1 Гегель, лютеранин, довольно спорно стремится связать несчастное или разделенное сознание со средневековым католицизмом, и особенно с его аскетическими идеалами.

Противоречия и разделения, скрытые в самосознании, преодолеваются на третьем этапе "Феноменологии", когда конечный субъект возвышается до всеобщего самосознания. На этом уровне самосознание больше не принимает формы одностороннего сознания самого себя как индивидуального субъекта, подвергающегося угрозе со стороны других самосознающих существ и конфликтующего с ними. Скорее здесь присутствует полное признание самости в себе и других; и это признание, по крайней мере в скрытой форме, является сознанием жизни всеобщего, бесконечного духа в конечных Я и через них, связывающего их вместе, но не отрицающего их. Неявно и несовершенно присутствуя в развитом моральном сознании, для которого единая разумная воля выражается во множестве конкретных моральных назначений в социальном порядке, это осознание тождества в различии, характерное для жизни Абсолюта, достигает более высокого и развернутого выражения в развитом религиозном сознании, для которого единая божественная жизнь внутренне присуща всем Я, заключая их в себе и в то же время утверждая их отдельность. В идее живого единства с Богом преодолено разделение внутри несчастного или расколотого сознания. Подлинное Я больше не представляется в качестве идеала, безнадежно отчужденного от реального Я, а скорее в качестве, так сказать, живого ядра реального Я, выражающегося в его конечных проявлениях и через них.
++++++++++++++++++++
ТРЕБОВАНИЯ К УПРАЖНЕНИЮ:
A. Сократите абзац текста о Гегеле, который начинается словами «Противоречия и разделения». Сохраните его основные факты.
B. Воспроизведите отрывок текста о Гегеле между словами «1 Гегель, лютеранин, довольно» и «его аскетическими идеалами.» включительно.
Пункты для работы с текстом о Гегеле не нужны.

ДОСТУПНЫЕ ДАННЫЕ:
++++++++++++++++++++
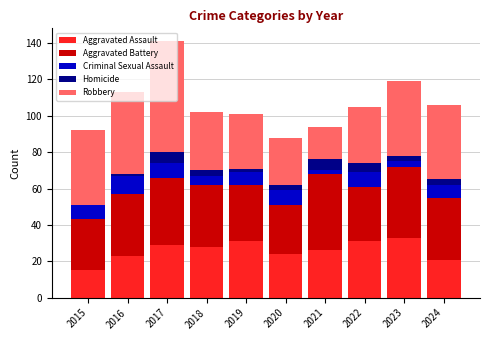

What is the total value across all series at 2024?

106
++++++++++++++++++++
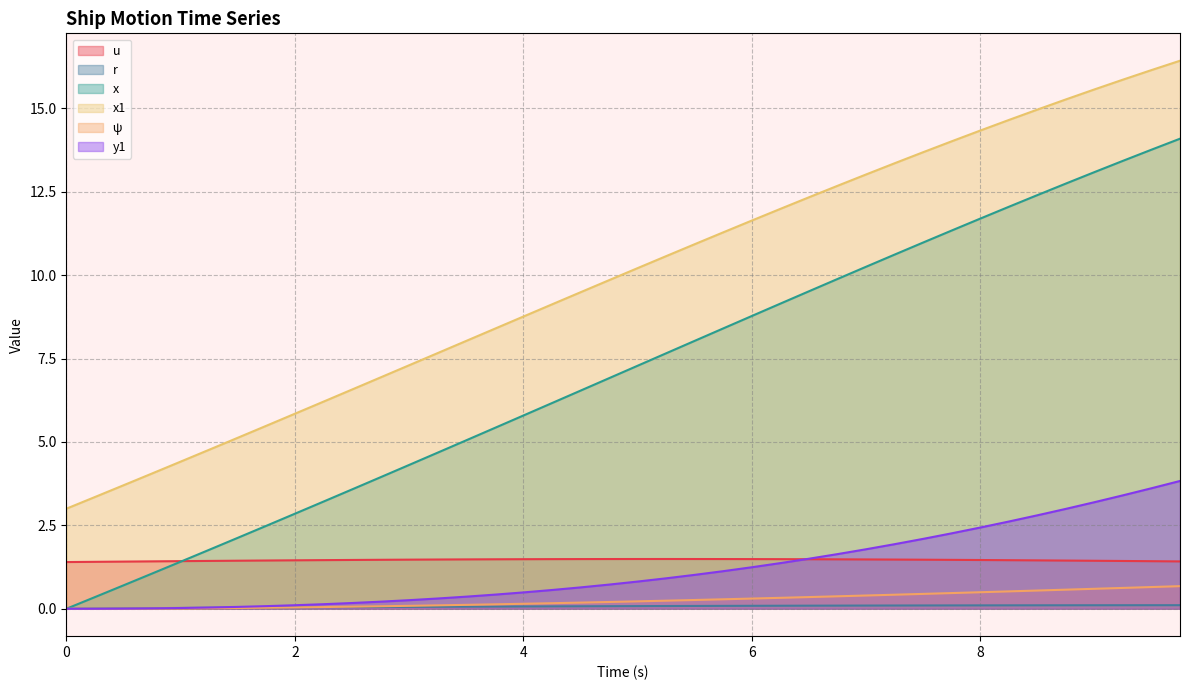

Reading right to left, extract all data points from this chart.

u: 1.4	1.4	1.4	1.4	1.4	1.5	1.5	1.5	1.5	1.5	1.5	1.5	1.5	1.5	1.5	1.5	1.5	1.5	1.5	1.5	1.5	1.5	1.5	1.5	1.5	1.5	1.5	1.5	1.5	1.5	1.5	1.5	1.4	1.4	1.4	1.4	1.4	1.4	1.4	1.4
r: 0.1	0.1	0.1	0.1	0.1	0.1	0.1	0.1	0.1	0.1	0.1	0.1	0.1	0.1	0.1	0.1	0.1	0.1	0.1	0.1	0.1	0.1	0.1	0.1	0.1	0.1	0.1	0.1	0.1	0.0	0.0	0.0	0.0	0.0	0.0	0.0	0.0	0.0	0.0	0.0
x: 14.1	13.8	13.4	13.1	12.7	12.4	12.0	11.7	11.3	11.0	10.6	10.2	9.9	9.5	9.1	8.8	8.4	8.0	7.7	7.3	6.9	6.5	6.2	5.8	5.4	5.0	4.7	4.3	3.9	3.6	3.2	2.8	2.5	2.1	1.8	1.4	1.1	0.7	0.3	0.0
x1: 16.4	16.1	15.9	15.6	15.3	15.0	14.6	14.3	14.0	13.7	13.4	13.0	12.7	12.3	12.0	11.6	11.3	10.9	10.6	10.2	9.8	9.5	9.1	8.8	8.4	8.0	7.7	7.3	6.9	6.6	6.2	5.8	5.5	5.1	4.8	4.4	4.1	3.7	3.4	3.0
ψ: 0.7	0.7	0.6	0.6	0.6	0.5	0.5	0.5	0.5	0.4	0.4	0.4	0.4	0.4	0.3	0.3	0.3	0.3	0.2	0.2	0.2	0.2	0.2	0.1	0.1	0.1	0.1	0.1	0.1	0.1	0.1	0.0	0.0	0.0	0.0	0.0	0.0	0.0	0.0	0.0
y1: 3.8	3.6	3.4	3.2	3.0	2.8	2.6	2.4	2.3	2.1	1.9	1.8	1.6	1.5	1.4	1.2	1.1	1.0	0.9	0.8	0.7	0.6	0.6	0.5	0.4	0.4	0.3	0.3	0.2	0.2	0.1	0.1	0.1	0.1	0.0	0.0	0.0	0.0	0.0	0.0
++++++++++++++++++++
ОТВЕТЫ К УПРАЖНЕНИЮ:
A. На третьем этапе «Феноменологии» конечный субъект возвышается до всеобщего самосознания, и противоречия, скрытые в самосознании, преодолеваются. Самосознание уже не одностороннее сознание себя как отдельного субъекта, которому угрожают другие и который с ними конфликтует. Самость полностью признается в себе и в других. Это признание, хотя бы в скрытой форме, есть сознание жизни всеобщего бесконечного духа, который связывает конечные Я, не отрицая их. Неявно такое осознание тождества в различии присутствует в развитом моральном сознании. Полнее оно выражено в развитом религиозном сознании, где единая божественная жизнь присуща всем Я и утверждает их отдельность. Идея живого единства с Богом преодолевает разделение несчастного сознания. Подлинное Я предстает не отчужденным идеалом, а живым ядром реального Я.

B.
1 Гегель, лютеранин, довольно спорно стремится связать несчастное или разделенное сознание со средневековым католицизмом, и особенно с его аскетическими идеалами.